Study text: Begin

In order to be respectful of a users memory constraints - we don't want the cache to be unbounded. Due to the fall-back
nature of the cache - we don't evict items immediately upon expiry (nor do we want to) - expiry is merely an indicator 
that an item should be refreshed.

The `DefaultAwsResourceCache` implementation is backed by a [`ConcurrentHashMap`][9] which has no
eviction logic of its own - entries will remain until they're explicitly removed. To satisfy the memory requirement we need
to periodically remove items once the cache grows too large.

#### Eviction Eligibility
The pruning process is based off the "weight" of the total cache, each `Entry` in the cache is given a numeric weighting. Since
there's no straightforward way to determine 'how much memory' an object takes up weighting is based on a simple algorithm: *collection based
items get 1 point per entry in the collection, all other items are assigned 1 point*. As an example:

* A *ListBuckets* resource that was a collection containing 5 buckets would be assigned a weight of 5, whereas a *DescribeService* resource with
only a single Service would have a weight of 1.

The **weighting** of the cache (and it's items) determines **how much** needs to be pruned at any given time. The determination of **what** is pruned
is based on an `Entry`'s **expiry**. With items that are expiring sooner being evicted first.

The current **default max size** is 1000 weight-points.

#### When to Prune
There's a few options for when to implement pruning:
1) **Inline during fetch**: when new items are fetched that pushes the cache beyond it's size limit, perform pruning before
returning the items fetched.
    * **Pros**
        * Doesn't require an additional thread-pool
        * Cache will never exceed it's size/weight limit
        * Proven approach (this is how [Guava][5] does it)
    * **Cons**
        * Multiple prunes could happen concurrently leading to more removal than necessary (unless locking is introduced)
        * Causes fetches to be delayed
        * Adds complexity to the (already fairly complex) fetch process
2) **Time-based prune**: a separate scheduled process (using JetBrains' [`Alarm`][10] system) periodically runs pruning in
a separate thread. 
    * **Pros**
        * Doesn't interfere with the fetch process
        * Only one prune runs at any given time
    * **Cons**
        * Adds complexity in the form of managing a scheduler
        * Cache may temporarily grow larger than it's size limit
        
The current implementation uses Option 2) the **Time-Based** mechanism.

Study text: End
Source material: Begin

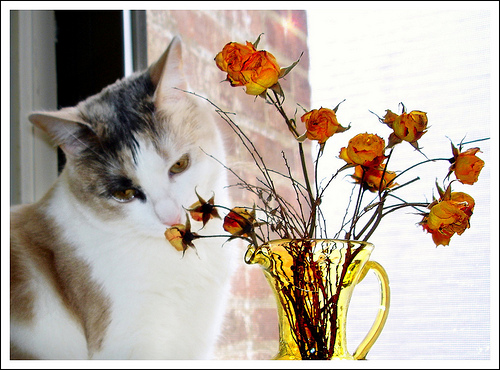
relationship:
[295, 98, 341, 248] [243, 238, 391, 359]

Source material: End

[What you have to do]
Answer these from the text on cache pruning:
(a) What is the default max size of the cache?
(b) What weight is given to a ListBuckets resource that is a collection of 5 buckets?
(c) Which pruning option does the current implementation use?

[Solution]
(a) 1000 weight-points.
(b) 5.
(c) Option 2, the time-based prune.